Оставшись в одиночестве, конь начал успокаиваться. Постояв немного посреди двора, он медленно побрёл к яслям, изредка бросая косой взгляд под кроличьи клетки, куда за ящики с початками золотистой кукурузы забился перепуганный насмерть Василий. И даже потом, уже стоя у яслей, Буян долго не ел, всё ещё изредка фыркая и дёргая головой. Волны дрожи, пробегавшие по его телу, становились всё реже и мельче, пока не исчезли совсем. Буян опустил голову в ясли и принялся жевать овёс…
После этого случая, Василий навсегда остался единственным петухом в хозяйстве. И часто, кинув взгляд во двор, можно было увидеть стоящего у яслей Буяна, по спине которого важно расхаживал петух.
Переступив порог небытия
Огромный зал ресторана был переполнен, столы ломились от яств, а музыка, которую исполнял оркестр, была так весела и зажигательна, что танцевали все. В центре зала кружились молодые. Невеста была неутомима и весела, и только потому, что она всё больше опиралась на своего партнёра, можно было догадаться, как сильно она устала. Наклонившись к жениху, невеста сказала: «Алекс, я больше не могу. Давай сбежим куда-нибудь».
– О, это совсем не трудно! – воскликнул он. – Никто даже не заметит нашего отсутствия.

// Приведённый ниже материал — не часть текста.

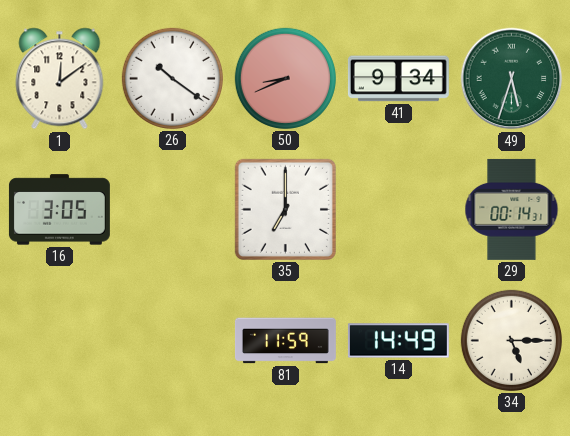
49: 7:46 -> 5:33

Они незаметно проскользнули на неосвещенную террасу. И здесь, во мраке безлунной осенней ночи, он привлёк её к себе и поцеловал.
Послышались шаги. Молодые, почувствовав себя неловко оттого, что их застали в уединении, замерли в темноте. На террасу вышли двое. Пламя зажигалки на секунду осветило слабым светом часть террасы, перила, силуэты прикуривавших мужчин и потухло, вновь погрузив всё во тьму.
– Как тебе свадьба? – спросил, прерывая молчание, один из курящих.
– Шикарная. Влетит она родителям жениха в копеечку!
– Почему жениха? Обычно платят поровну.
– А у Тамары ведь нет родителей. Она детдомовская.
– Значит, бесприданница?
– Выходит что так…
Сигареты, очертив одна за другой огненную черту в темноте, упали на тротуар, и молодые вновь остались одни на террасе. Александр почувствовал, как от случайно подслушанных слов напряглась Тамара, и едва они остались одни, она отстранилась от него и подошла к перилам.
– Тамара, что с тобой? – спросил он. – Неужели ты всерьез отнеслась к этой пьяной болтовне о приданом? Не стоит. Ты же знаешь, что я вообще не хотел свадьбы, но родители… Это их блажь. Приданое? Зачем оно нам? У нас есть наши руки, наши сердца, наша молодость и наша любовь. Главное – мы вместе. А приданое… Что поделаешь, если у тебя нет родителей.
Александр, желая успокоить, хотел обнять её, но Тамара, стоявшая до сих пор спиной к нему, резко обернулась:
– Никто, слышишь, никто не смеет упрекать меня… Что вы знаете о моих родителях? Мои родители… Они были романтики. Поэтому, наверное, и выбрали себе такую профессию – вулканологию. И были этой работе фанатично преданы. Когда им предложили участвовать в экспедиции, они, несмотря на всю их любовь ко мне, отвезли меня к бабушке и отбыли к своим вулканам. Больше я их не видела. И лишь через много лет я узнала о том, что произошло в экспедиции…
Лагерь был разбит на склоне ещё тёплого вулкана. Работа быстро подходила к концу и вскоре можно было уезжать домой. Но однажды ночью вулкан неожиданно ожил. Один за другим произошло несколько сильных подземных толчков, сопровождаемых грохотом. Все члены экспедиции выбежали из палаток, но в темноте нельзя было ничего разобрать. Вдруг стало светло, как днём. По склону вулкана огненными языками поползла раскалённая лава. Начали срочную эвакуацию лагеря, но спасти всё имущество экспедиции не удалось. Ярко-красная масса, сжигая всё на своём пути, уже подбиралась к лагерю.